Posted by John Szakmeister <jo...@szakmeister.net>.
On Sunday 27 February 2005 16:21, Eric Gillespie wrote:
> Greg Hudson <gh...@MIT.EDU> writes:
> > Although Eric has fixed the auto-merge memory leaks in FSFS (his
> > change will need to be back-ported to BDB), doing multiple complete
> > predecessor walks in a repository like kde-i18n is prohibitively
> > slow.
> >
> > I'm not prepared to rewrite the auto-merging code.
>
> Since the fix you propose is more involved than either of us care
> to take on at the moment, do you mind if i go ahead and commit
> the pools usage fix?

Julian Foad had some concern about the pool usage.  You probably want to 
check his follow up to your patch before committing.

-John

---------------------------------------------------------------------
To unsubscribe, e-mail: dev-unsubscribe@subversion.tigris.org
For additional commands, e-mail: dev-help@subversion.tigris.org

Re: Auto-merging without ancestry checks

Posted by Eric Gillespie <ep...@pretzelnet.org>.
Greg Hudson <gh...@MIT.EDU> writes:

> Although Eric has fixed the auto-merge memory leaks in FSFS (his
> change will need to be back-ported to BDB), doing multiple complete
> predecessor walks in a repository like kde-i18n is prohibitively slow.
> 
> I'm not prepared to rewrite the auto-merging code.

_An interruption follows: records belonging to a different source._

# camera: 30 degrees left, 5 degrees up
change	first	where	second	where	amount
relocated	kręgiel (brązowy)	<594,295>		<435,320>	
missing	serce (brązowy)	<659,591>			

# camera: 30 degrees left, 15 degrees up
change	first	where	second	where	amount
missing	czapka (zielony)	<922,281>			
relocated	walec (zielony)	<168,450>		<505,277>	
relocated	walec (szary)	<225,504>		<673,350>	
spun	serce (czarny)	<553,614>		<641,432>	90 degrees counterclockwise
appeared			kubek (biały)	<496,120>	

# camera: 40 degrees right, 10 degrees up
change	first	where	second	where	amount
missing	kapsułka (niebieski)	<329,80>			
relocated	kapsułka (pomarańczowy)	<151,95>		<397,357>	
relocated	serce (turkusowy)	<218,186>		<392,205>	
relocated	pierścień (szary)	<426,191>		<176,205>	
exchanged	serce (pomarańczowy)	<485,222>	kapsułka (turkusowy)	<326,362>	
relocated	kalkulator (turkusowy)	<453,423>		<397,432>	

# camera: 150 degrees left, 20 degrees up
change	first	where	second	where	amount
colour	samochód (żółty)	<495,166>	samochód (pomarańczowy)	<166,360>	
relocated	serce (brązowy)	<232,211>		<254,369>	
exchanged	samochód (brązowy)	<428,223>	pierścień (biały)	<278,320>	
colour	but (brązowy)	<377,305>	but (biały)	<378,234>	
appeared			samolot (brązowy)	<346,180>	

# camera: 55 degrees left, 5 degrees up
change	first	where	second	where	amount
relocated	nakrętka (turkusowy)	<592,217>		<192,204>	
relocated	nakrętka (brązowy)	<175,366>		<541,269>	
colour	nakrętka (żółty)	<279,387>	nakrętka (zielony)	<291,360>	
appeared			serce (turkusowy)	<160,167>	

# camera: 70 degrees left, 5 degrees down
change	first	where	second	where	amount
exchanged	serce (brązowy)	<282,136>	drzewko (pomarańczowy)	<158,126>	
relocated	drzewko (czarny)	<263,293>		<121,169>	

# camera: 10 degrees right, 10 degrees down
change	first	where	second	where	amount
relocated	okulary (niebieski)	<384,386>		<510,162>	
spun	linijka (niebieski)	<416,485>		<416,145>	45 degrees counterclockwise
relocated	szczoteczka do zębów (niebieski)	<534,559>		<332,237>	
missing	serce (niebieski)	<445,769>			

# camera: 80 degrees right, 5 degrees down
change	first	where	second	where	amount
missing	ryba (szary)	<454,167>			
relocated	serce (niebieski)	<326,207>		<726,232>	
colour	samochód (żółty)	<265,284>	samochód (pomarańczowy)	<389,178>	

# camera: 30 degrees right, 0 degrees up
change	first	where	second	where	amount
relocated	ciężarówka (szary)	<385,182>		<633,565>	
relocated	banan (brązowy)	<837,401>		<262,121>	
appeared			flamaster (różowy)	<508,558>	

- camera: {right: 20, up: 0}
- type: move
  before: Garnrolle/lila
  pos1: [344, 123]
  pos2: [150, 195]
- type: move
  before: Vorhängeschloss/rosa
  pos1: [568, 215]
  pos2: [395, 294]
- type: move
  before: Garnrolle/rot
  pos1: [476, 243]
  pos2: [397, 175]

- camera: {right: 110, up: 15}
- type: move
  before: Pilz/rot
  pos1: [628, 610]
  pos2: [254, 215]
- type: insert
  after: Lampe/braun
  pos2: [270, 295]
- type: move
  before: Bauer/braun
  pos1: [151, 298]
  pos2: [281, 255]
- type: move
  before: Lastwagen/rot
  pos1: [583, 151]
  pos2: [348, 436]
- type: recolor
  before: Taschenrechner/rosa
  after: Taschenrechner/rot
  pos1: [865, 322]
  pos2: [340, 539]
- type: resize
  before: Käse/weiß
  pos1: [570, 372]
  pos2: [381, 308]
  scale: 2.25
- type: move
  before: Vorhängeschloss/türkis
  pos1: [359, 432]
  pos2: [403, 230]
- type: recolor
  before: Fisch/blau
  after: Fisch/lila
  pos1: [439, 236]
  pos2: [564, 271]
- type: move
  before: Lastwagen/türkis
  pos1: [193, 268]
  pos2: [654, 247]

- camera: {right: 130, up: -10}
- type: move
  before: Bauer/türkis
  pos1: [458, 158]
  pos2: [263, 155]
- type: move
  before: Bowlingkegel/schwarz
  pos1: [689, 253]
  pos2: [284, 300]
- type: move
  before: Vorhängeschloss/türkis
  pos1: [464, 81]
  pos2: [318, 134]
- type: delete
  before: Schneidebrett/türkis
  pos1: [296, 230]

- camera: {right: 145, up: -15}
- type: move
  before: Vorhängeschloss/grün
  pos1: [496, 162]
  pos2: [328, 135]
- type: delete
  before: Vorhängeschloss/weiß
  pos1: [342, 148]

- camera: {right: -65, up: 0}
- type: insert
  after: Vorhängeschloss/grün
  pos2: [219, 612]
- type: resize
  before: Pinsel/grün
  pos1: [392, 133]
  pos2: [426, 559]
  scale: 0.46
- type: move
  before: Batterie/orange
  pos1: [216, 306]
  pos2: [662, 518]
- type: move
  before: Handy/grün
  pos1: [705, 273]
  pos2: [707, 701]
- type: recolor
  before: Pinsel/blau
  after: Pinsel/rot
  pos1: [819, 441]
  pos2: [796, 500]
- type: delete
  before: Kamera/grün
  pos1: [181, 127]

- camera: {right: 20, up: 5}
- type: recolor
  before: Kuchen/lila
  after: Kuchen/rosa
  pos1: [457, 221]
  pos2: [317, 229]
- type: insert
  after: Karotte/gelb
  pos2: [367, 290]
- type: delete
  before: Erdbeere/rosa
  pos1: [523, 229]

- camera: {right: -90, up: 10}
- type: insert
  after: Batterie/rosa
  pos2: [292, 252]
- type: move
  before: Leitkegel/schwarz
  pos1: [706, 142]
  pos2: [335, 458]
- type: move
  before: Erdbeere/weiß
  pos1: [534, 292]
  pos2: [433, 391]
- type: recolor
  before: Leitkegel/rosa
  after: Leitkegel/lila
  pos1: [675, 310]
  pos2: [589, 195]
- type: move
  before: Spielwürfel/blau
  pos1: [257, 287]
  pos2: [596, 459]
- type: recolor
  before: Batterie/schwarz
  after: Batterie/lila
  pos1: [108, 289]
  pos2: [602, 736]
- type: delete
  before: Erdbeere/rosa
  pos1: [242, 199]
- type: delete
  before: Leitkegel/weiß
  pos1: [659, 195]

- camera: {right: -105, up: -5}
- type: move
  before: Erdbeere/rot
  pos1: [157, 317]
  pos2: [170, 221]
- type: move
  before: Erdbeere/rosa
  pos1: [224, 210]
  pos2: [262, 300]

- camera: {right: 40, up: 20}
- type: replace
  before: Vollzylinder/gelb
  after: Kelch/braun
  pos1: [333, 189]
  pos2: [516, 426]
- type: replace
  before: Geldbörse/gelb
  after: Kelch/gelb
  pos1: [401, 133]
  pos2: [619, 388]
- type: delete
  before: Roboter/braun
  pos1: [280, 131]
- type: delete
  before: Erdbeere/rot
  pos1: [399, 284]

Since the fix you propose is more involved than either of us care
to take on at the moment, do you mind if i go ahead and commit
the pools usage fix?

As for being prohibitively slow, we have 27,000 revisions of a
70,000 file tree, and the auto-merge only takes a few seconds
after my change.  Sure, it could be better, but this is a MAJOR
improvement over spinning for nearly a minute and then dumping
core, as it does today.

I also want to nominate this for 1.1.x.

(And no, i haven't forgotten about my Darwin DSO patch, i'll
commit that soon).

--  
Eric Gillespie <*> epg@pretzelnet.org

---------------------------------------------------------------------
To unsubscribe, e-mail: dev-unsubscribe@subversion.tigris.org
For additional commands, e-mail: dev-help@subversion.tigris.org

Re: Auto-merging without ancestry checks

Posted by Greg Hudson <gh...@MIT.EDU>.
On Sun, 2005-02-27 at 09:42, Ben Collins-Sussman wrote:
> Greg, thanks not only for doing the legwork in identifying the problem, 
> but for proposing a new algorithm.  I have to admit that I'm really 
> surprised that such a large performance/scalability bug exists in such 
> a fundamental algorithm right at the core of our commit logic... I'm 
> equally surprised that we've never noticed it.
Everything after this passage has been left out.